By Obianuju Mbah, Christian Today. (Image: Unsplash)
A new study has challenged decades of academic and policy assumptions about the role of marriage in family stability, arguing that its benefits have been significantly underestimated.
The report, “The Timing of Marriage and Union Dissolution”, was produced by the Marriage Foundation in partnership with the Centre for Social Justice and is based on the doctoral research of Dr Harry Benson at the University of Bristol.
The study examines whether lower rates of relationship breakdown often associated with marriage are primarily the result of factors like income, education and age, or whether marriage itself contributes to relationship durability.

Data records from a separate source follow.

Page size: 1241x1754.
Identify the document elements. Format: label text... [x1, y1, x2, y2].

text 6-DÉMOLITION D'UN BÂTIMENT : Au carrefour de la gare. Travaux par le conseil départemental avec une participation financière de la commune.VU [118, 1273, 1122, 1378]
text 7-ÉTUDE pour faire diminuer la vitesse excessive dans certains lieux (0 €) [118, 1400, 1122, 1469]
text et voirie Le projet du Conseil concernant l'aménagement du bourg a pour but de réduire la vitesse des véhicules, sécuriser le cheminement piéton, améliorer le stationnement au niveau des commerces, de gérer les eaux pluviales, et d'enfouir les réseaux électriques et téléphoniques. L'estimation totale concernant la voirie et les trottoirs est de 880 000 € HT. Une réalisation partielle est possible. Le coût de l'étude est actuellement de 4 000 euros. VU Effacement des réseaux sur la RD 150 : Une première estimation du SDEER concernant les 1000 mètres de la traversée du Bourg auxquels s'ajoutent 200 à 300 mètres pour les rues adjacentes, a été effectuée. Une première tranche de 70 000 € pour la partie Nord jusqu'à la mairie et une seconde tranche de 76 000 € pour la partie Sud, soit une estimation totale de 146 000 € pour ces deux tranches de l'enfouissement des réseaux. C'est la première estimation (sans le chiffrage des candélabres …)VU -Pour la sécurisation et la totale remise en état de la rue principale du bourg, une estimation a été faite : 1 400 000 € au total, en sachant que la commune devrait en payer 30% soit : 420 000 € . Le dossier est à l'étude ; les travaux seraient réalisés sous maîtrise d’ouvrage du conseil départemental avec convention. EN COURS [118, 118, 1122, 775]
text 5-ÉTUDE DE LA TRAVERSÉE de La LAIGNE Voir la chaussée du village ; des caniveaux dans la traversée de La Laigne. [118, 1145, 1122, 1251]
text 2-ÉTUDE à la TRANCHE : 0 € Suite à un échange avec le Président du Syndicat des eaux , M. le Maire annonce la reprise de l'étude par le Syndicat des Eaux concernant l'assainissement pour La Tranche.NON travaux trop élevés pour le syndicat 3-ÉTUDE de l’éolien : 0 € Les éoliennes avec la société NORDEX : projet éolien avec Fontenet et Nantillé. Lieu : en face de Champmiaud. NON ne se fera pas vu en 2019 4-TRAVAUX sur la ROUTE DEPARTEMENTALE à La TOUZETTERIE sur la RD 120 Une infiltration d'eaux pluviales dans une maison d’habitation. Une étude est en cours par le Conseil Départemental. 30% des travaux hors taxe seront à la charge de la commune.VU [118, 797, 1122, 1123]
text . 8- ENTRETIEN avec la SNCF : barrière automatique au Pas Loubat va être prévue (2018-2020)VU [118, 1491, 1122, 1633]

According to the report, previous influential studies, including work by the Institute for Fiscal Studies (IFS), concluded that married couples were more likely to stay together largely because they tended to be older, wealthier and better educated than those who cohabit.
Dr Benson argues that these studies were methodologically flawed and that they substantially underestimated the independent role of marriage.
“My analysis of the entire sample, using improved state-of-the-art methodology, shows that marriage accounts for half or more of the gap in union dissolution,” he writes in the report.
The research uses data sourced from the Millennium Cohort Study, which followed 18,827 children born between 2000 and 2002 in the UK through their early teenage years.
Dr Benson analysed a representative sample of more than 3,300 couples over a 14-year period and controlled for 27 factors, including age, education, income, religion, housing tenure and smoking habits.
The findings suggest that couples who marry before having children experience substantially lower rates of separation than couples who never marry.
By their child’s fourteenth birthday, parents who had never married faced a separation rate almost twice (45%) that of those who had married before their first child was conceived (26%).
Dr Benson suggests this may reflect what commitment theorists describe as “sliding” into marriage under social or family pressure, rather than making a deliberate commitment earlier in the relationship.